When you are creating roles and IM permissions for your Terraform execution roles, make sure that you use least privilege. When I say that, I mean it doesn't necessarily have to always be full administrator IAM, which I see quite often. A lot of people go likeAn administrator access, it works? It's fine. Do you need that, or can you scope it down, maybe using something like IAM boundaries and things like that? It's quite easy to scope it down and limit the blast radius in case something goes wrong.
Then next thing — definitely encrypt your state. We mentioned state earlier. We are all aware that everything is plain text in it, so if you are using a remote state, definitely make sure that the remote backend is encrypted and addressed.
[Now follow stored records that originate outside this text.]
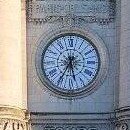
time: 5:35
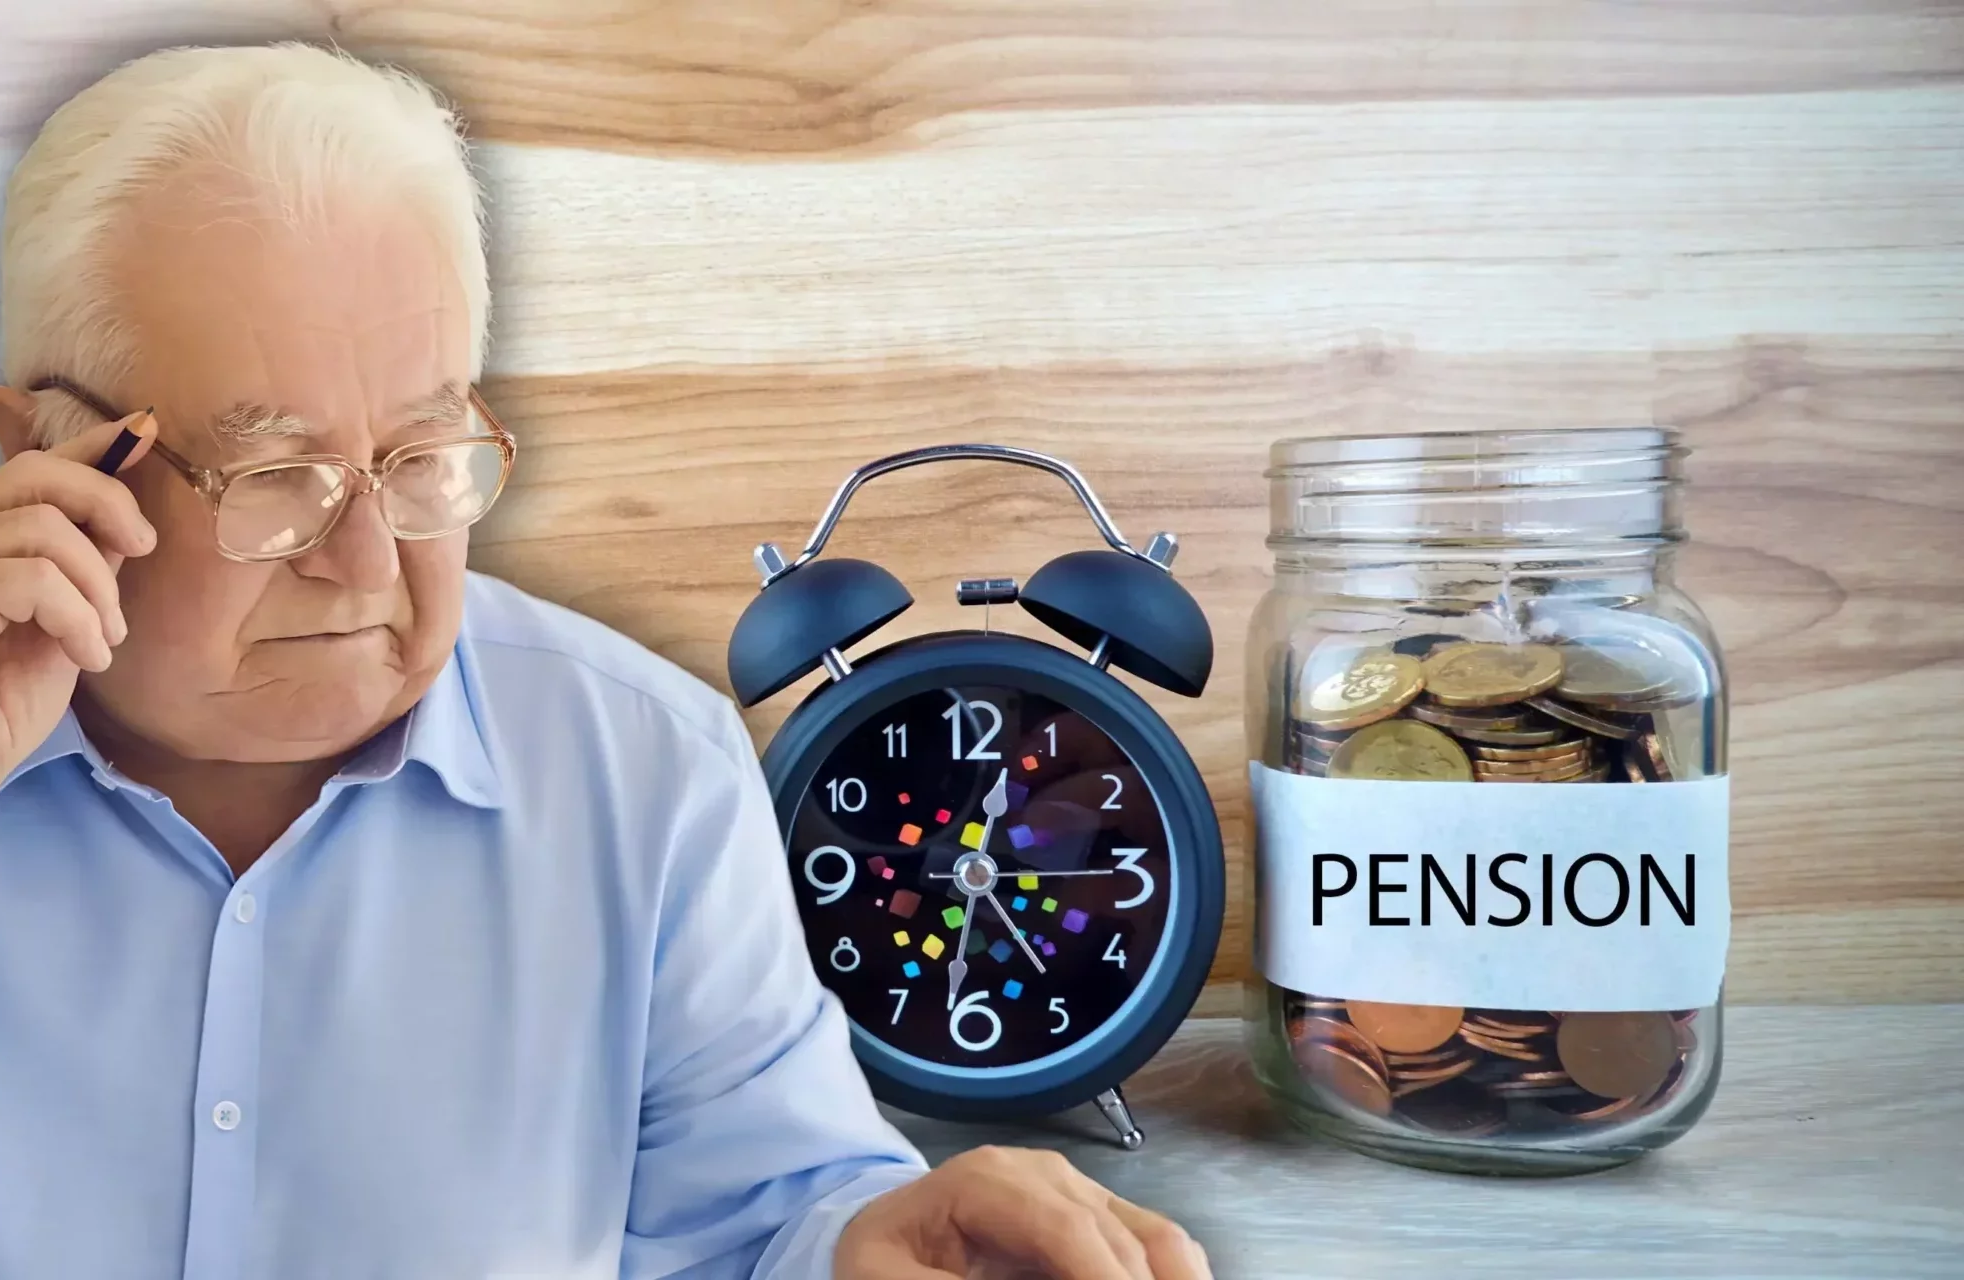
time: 12:32
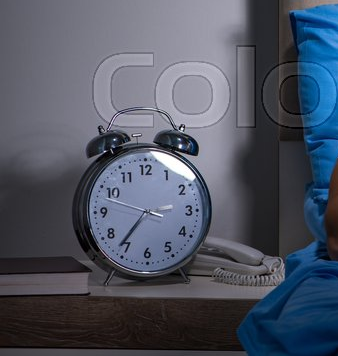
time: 3:36
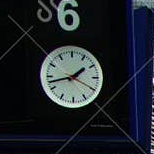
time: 1:42
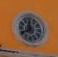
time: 11:40
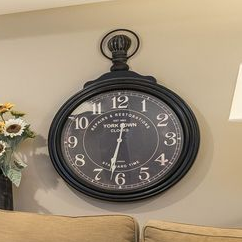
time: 6:32
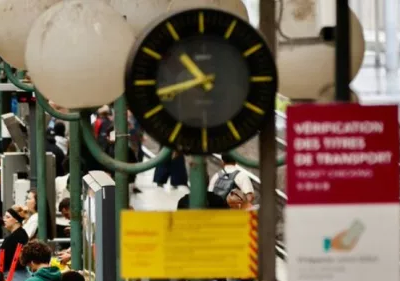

Terraform automatically insures encryption in transit, so you don't have to make sure that happens, but at least make sure the backend is encrypted. Another question there is the content encryption. We've seen customers, for example, using something like git-crypt. I wouldn't say it's the worst thing, but probably not something I would suggest using, but it keeps your secrets secure. It always makes me twitch when somebody says I'm committing my secrets to Git — it makes me a little bit uncomfortable even though they're using PGP.
There is a longstanding GitHub issue on Terraform, the famous 9556, open since 2016 on encrypting the Terraform state. That issue is still open, by the way. That only proves it's a hard problem to solve, and there are reasons why it's not encrypted. That's why I cannot stress enough to encrypt the backend.
Moving on, I would suggest using company-wide governance to set up policies and guardrails for people provisioning things. We heard during the previous talk they're deploying things using the landing zone across their state — something we would suggest as well. While working with customers, this is something that would give you the best control and central governance over your state. There are solutions for that, like Sentinel, the native HashiCorp tool, and then the OPA, which is also part of the Hashi tooling as well. So you can use it using Terraform Cloud now as well.
Definitely use code scanning. I was glad to hear that during the previous talk as well. When you're pushing your code through — even pre-commit — make sure you're using tools such as checkov, tfsec, terrascan, etc. Those are all valid to use tools that would raise issues early on, so it all aligns with the general shift left security mantra. I would definitely recommend using those.
Then, as mentioned earlier, make sure that you use trusted sources for your artifacts, such as binaries or modules and things like that, and make sure that you're pinning versions. You wouldn't believe how many modules I see people using without version pinning. It's like they're using pessimistic pinning, and they think that's fine until it's not.
Something like Terraform Cloud or HCP, I think it ticks a lot of boxes. I'm suggesting that constantly not just because I'm a HashiCorp ambassador but I think it also gives you a nice streamlined workflow and sets you up for success early on on your journey. Regardless of where you are in your journey — or your cloud adoption story — I think this is a good foundation to start with. And it manages the whole lifecycle for your infrastructure as code as well, which is a good thing.
To wrap it up, we didn't talk about securing your infrastructure as such. It's an important topic — not something we are covering today — but also worth keeping in mind. But if there is anything I would like you to leave with from this talk is this: Protect your crown jewels, and those are definitely state safekeeping. Make sure that it's encrypted. Secrets manager, streamline workflows, central governance and avoid long-lived keys using things like OADC. And don't be the person hiding your secrets under the floor mat.
Thank you. Hope you're going to enjoy the rest of the conference.